# Extreme rant...why you should NOT have rabbits in classrooms/daycares



## labyrinth001 (Aug 6, 2011)

I recently started to work part-time at a daycare. They have a tiny rabbit named Oreo; I don't know what kind he is, but he's black and white and is around 9 years old, I think...he's been there for awhile, I know that. He lives in a tiny wire cage that's about a foot and a half long and a foot wide. It's completely wire, and the only soft spot to lay is his litterbox, which he can't exactly stretch out in. I'm bringing in an old t-shirt to put in there so he can lay on that if he wants. 

There's another woman who works there, and she doesn't speak the best English in the world, but I KNOW she understands it; she's always feeding Oreo crackers, chips, and gigantic pieces of fruit, often with the pits still in them (which I know can be POISONOUS, so I always take them out when I see them). If you try to tell her not to feed him those things, she pretends not to understand you. Legitimately says "I don't understand" and walks away. 

Another girl who works there picks him up with one hand, giving him no support as she holds him, and just hands him to the children to do whatever they want with him. And of course, these are kids who simply don't understand the concept of how to hold a rabbit, or that rabbits like to hop around and get exercise, not just sit in their laps all of the time, no matter how much I try to explain it to them.

I feel like the saddest thing is that since this rabbit is an older one and probably so used to this kind of attention, that he has no fight in him at all. And if he does try to run away, the kids just catch him again, no matter how much I say "Oreo wants to get some exercise, now." And I have no back-up from the other adults; I'm the ONLY one there who believes that kids should NOT have pets when they're really young, forget be able to just "play" with them. I actually asked my boss that if she ever thinks Oreo would do better in a new home because he's old, that I would be willing to adopt him. I tried to tell her my concerns, not accusingly but in just a helpful manner, and she said the kids would miss him too much. This is a rabbit who has never had a good life and has no idea what it feels like to be happy. I don't think he's even ever been to the vet's.

=== Dataset content ===

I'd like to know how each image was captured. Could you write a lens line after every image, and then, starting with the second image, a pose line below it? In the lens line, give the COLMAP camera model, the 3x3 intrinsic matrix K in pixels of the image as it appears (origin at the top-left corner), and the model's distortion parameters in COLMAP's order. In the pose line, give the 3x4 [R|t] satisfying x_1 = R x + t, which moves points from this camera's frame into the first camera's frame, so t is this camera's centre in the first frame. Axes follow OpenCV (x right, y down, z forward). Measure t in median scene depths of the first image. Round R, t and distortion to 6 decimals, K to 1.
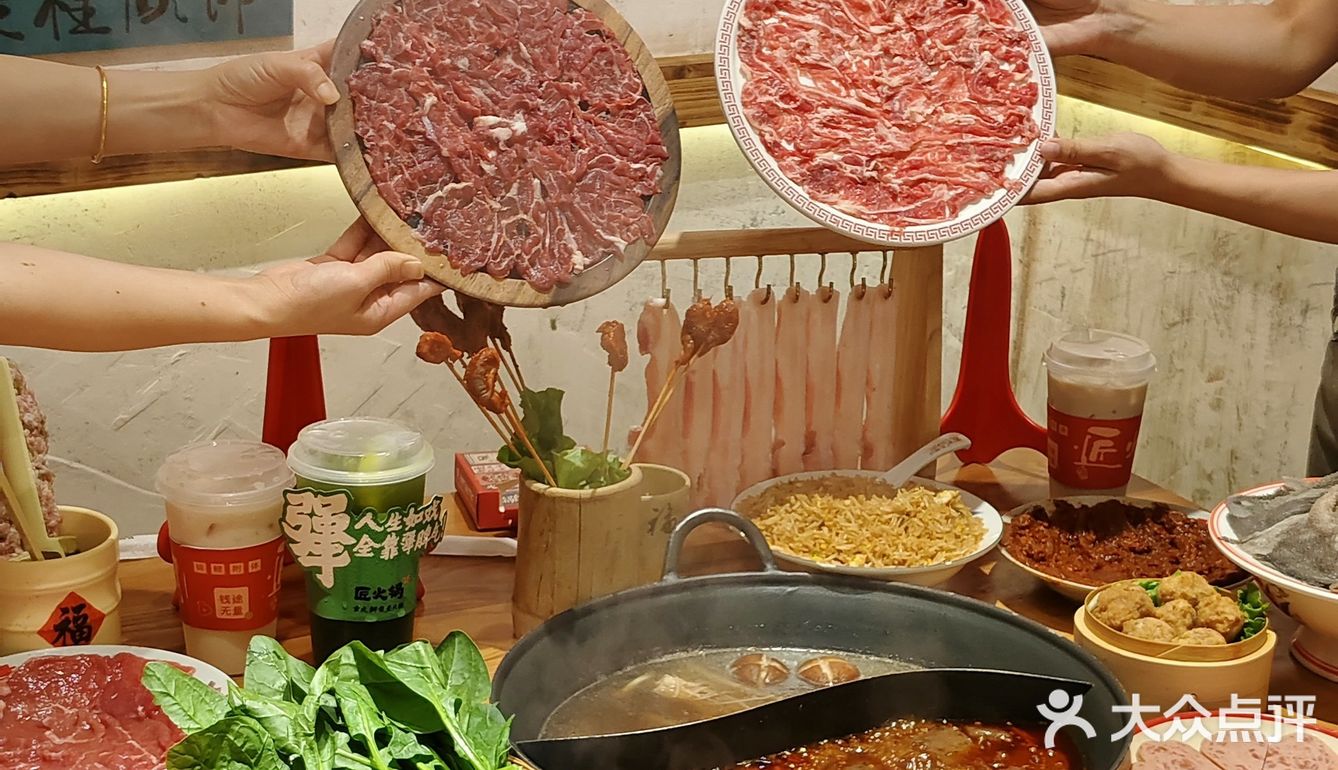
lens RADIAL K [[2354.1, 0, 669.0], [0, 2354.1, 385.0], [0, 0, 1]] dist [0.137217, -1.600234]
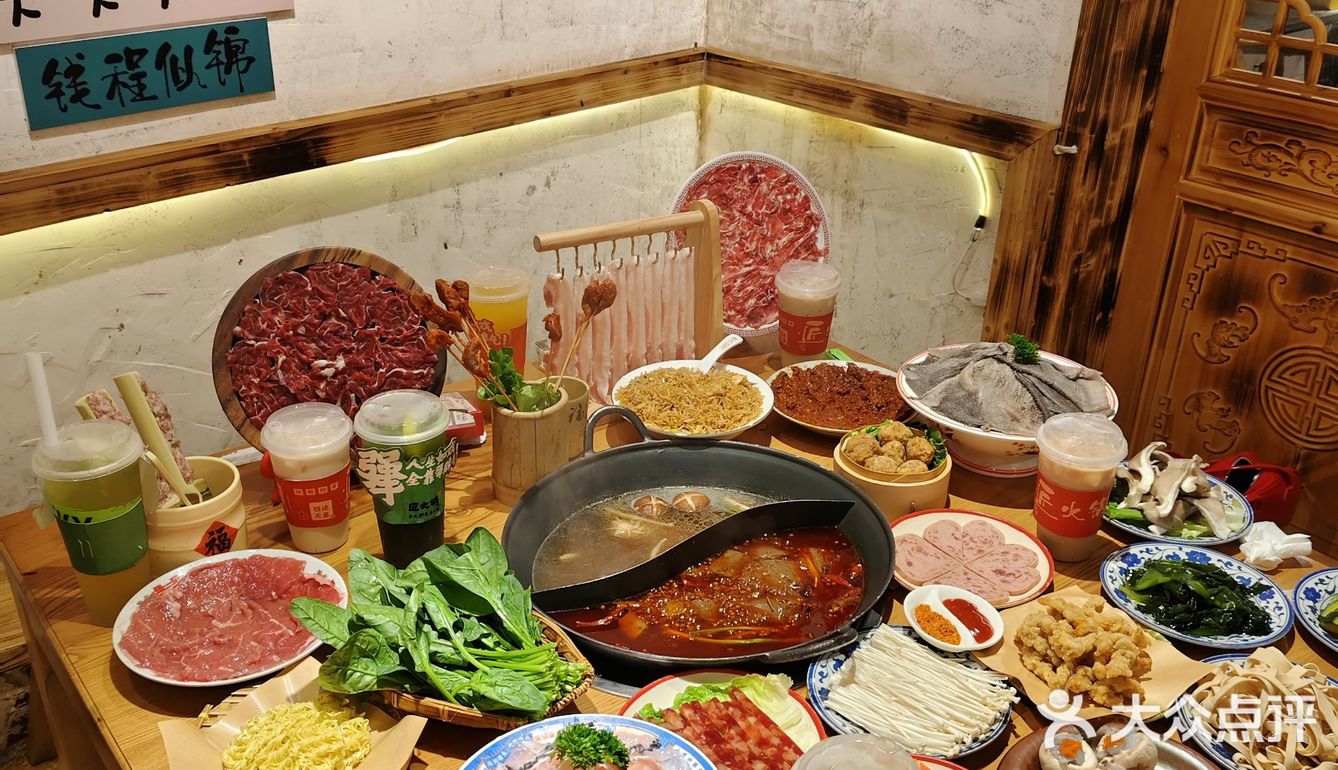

=== Task description ===
Reproduce the daycare rabbit post above word for word, from "## labyrinth001 (Aug" to "if he wants.".

=== Task result ===
## labyrinth001 (Aug 6, 2011)

I recently started to work part-time at a daycare. They have a tiny rabbit named Oreo; I don't know what kind he is, but he's black and white and is around 9 years old, I think...he's been there for awhile, I know that. He lives in a tiny wire cage that's about a foot and a half long and a foot wide. It's completely wire, and the only soft spot to lay is his litterbox, which he can't exactly stretch out in. I'm bringing in an old t-shirt to put in there so he can lay on that if he wants.